Küresel mali kriz ortamında konut faiz oranlarının da bir süre düşmesi zor
gözüküyor. Yüksek faiz ortamı ise zaten küçülme süreci içindeki konut
sektöründeki yavaşlamayı derinleştirecektir. Konut kredi faiz oranları Eylül ayı
verilerine göre 1,79 seviyelerine kadar yükselme gösterdi. Bu ortamda, orta
gelirli bir tüketicinin kredi kullanması zor."

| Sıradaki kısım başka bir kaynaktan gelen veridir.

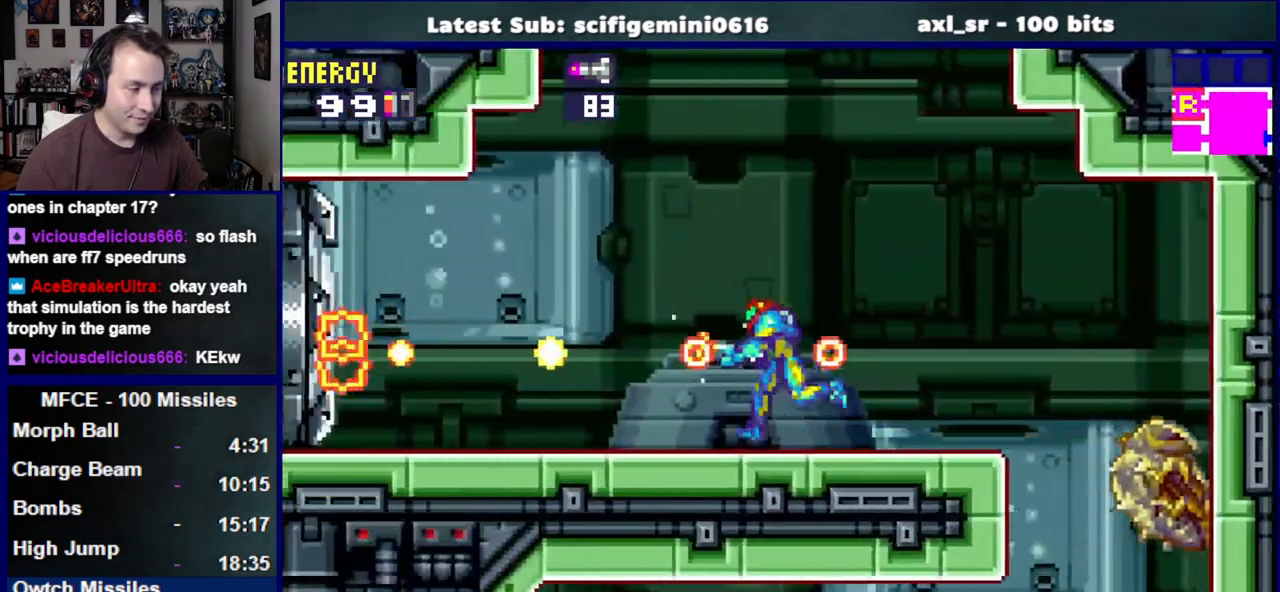
{"buttons": ["SQUARE", "DPAD_LEFT"], "left_stick": "center", "right_stick": "center", "events": []}
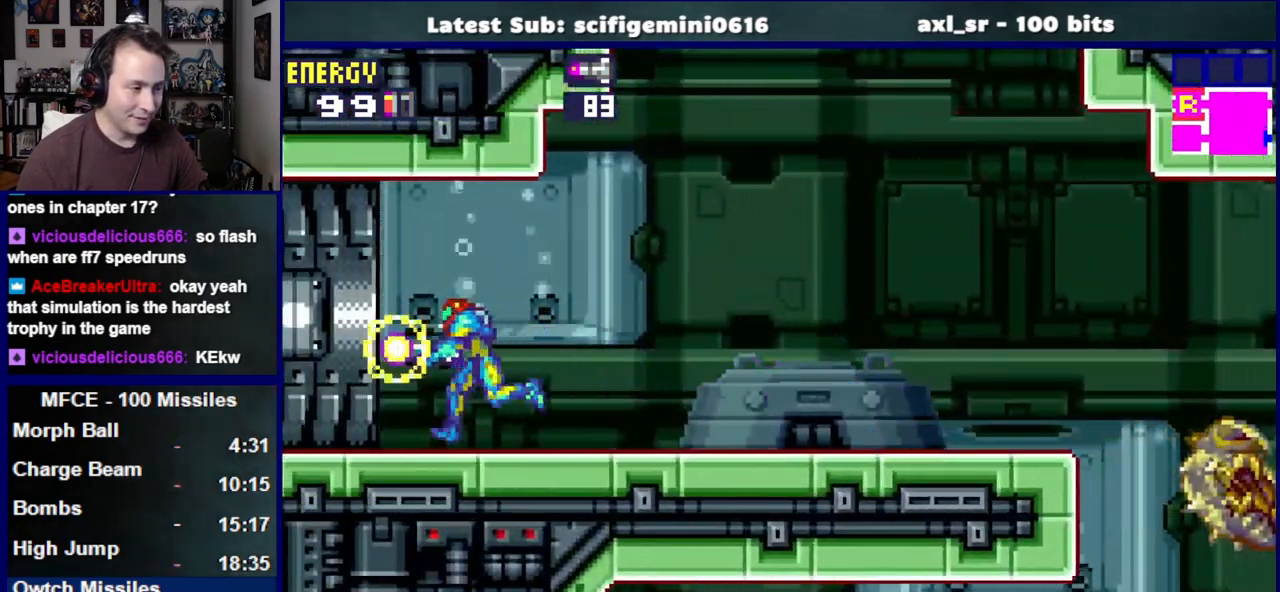
{"buttons": ["SQUARE", "DPAD_LEFT"], "left_stick": "center", "right_stick": "center", "events": []}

-İNŞAAT SEKTÖRÜNÜN GELİŞİMİ-
İNTES'in hazırladığı "İnşaat Sektörü Raporunda", Türkiye'de inşaat
sektörünün 1980'li yıllarda ciddi bir gelişim gösterdiği, büyüme trendinin 1988
yılından sonra yavaşladığı kaydedildi.
Raporda, "Yavaşlamanın en önemli nedenlerinden biri faizlerin serbest
hale gelmesine yol açan liberalizasyon sürecinin başlaması. Yüksek faizler, hem
yatırım maliyetlerini artırdı hem de inşaatçının finansman maliyeti yükseldi"
değerlendirmesine yer verildi.
Rapora göre, 1993-2003 döneminde Türkiye ekonomisi yüzde 26,13 oranında
büyüdü ancak inşaat, ana sektörler arasında küçülen tek sektör olarak yüzde 22,4
daralma gösterdi. Raporda daralmanın esas olarak, kamu inşaat sektörü
yatırımlarındaki düşüşten kaynaklandığı belirtildi.
2003 yılı öncesinde konut inşaatlarının da düşük seviyede olduğuna işaret
edilen raporda, "Bunun en önemli nedenlerinin başında, yüksek faiz ve döviz
kurları nedeniyle bireysel tasarrufların konut yatırımları yerine kamu
kağıtlarına yönelmiş olmasıdır. Konut sektörü 2004 yılından itibaren canlanmaya
başlamış, 2005'in ilk yarısında inşaat ruhsatlarındaki artış oranı, bir önceki
yılın aynı dönemine kıyasla yüzde 40 artmıştır" denildi.
SEKTÖRÜN 2009 İÇİN UMUDU SULAMA YATIRIMLARI
Rapora göre, 2004 yılında başlayan büyüme sürecinde, faiz oranları ve
enflasyondaki düşüşün yanı sıra uzun vadeli, düşük faizli konut kredileri ve
"yapım tekniği eleştiri konusu olan" duble yol projeleri etkili oldu. Sektör,
2004'te yüzde 4,6, 2005'te yüzde 21,5, 2006'da yüzde 19,4 büyüme gösterdi.
2006 yılı sonunda başlayan duraklamanın 2007 yılında da devam ettiği kaydedilen raporda, "2007'nin seçim yılı olması, belirsizlik ortamını doğurmuştur. Belirsizlik ortamı ise başta özel sektör yatırımlarının
ertelenmesine neden olmuştur" denildi.
Raporda, büyümedeki yavaşlamanın inşaat sektörüne de yansıdığı ve sektördeki büyüme oranının yüzde 5,7 düzeyinde kaldığı belirtilerek, 2008'in ilk
6 ayında da sektörde küçülme sürecinin devam ettiği kaydedildi.
Enflasyondaki yükseliş ve faiz oranlarının yukarı yönlü hareketinin geleceğe ilişkin yatırım kararlarını etkileyeceği ifade edilen raporda, "Uluslararası gelişmeler paralelinde kredi koşullarındaki sıkılaşmanın konut
sektörünü olumsuz etkilemeye devam edeceği düşünülmektedir. Ancak 2009 yılı için
olumlu gelişmelerin sinyalleri de vardır. Sektör yatırımları için beklenti
tarımsal sulama yatırımlarının ön plana çıkmasıdır" denildi.